DATASET EXCERPTS —
============================================================

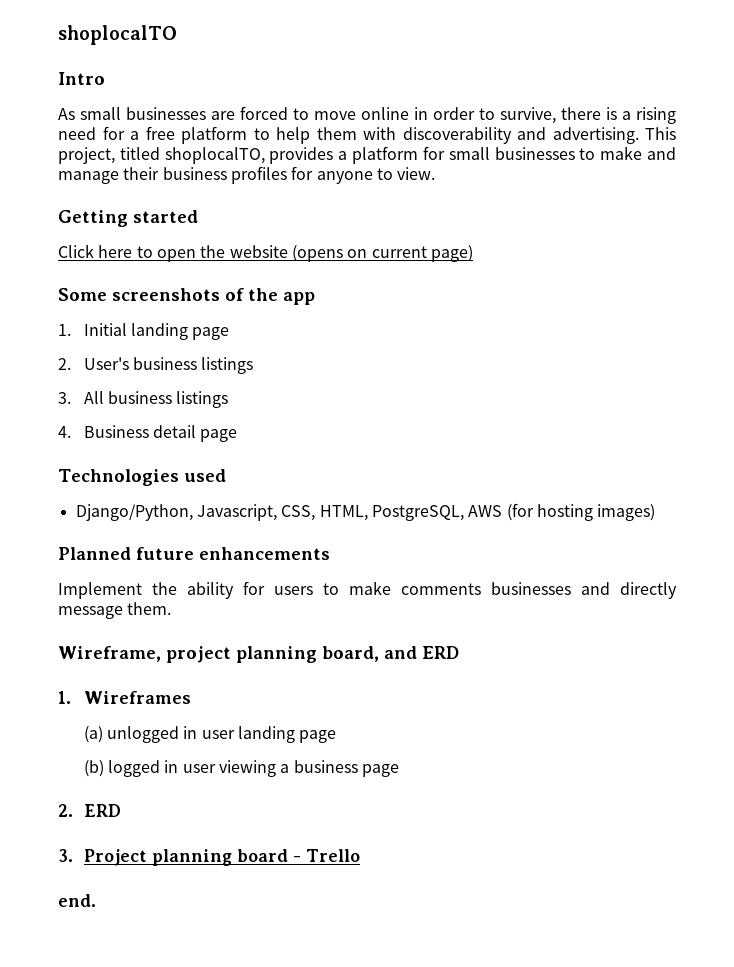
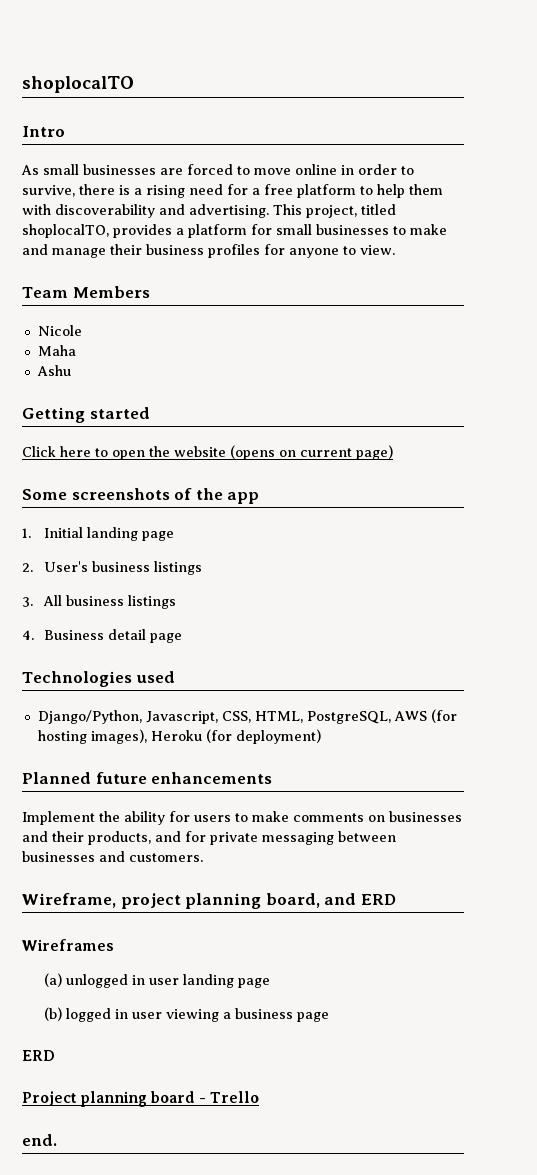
(436, 173) none -> [22,286,150,298] [37,325,82,336] [37,345,76,356] [36,365,71,376] // Team Members // Nicole // Maha // Ashu
[597,504,656,521] images) -> [90,729,321,744] images), Heroku (for deployment)
[491,582,677,599] [58,602,172,619] businesses and directly message them. -> [368,811,462,822] [22,831,396,845] [22,851,203,862] on businesses and their products, and for private messaging between businesses and customers.
[58,691,71,704] 1. -> (396, 899) none
[58,804,121,817] [58,849,73,862] 2. ERD // 3. -> [22,1050,55,1061] ERD //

============================================================

WHAT IS REQUIRED — Among the records, how many lines include the string "none"? State the number and add nothing.

WRITTEN REPLY — 2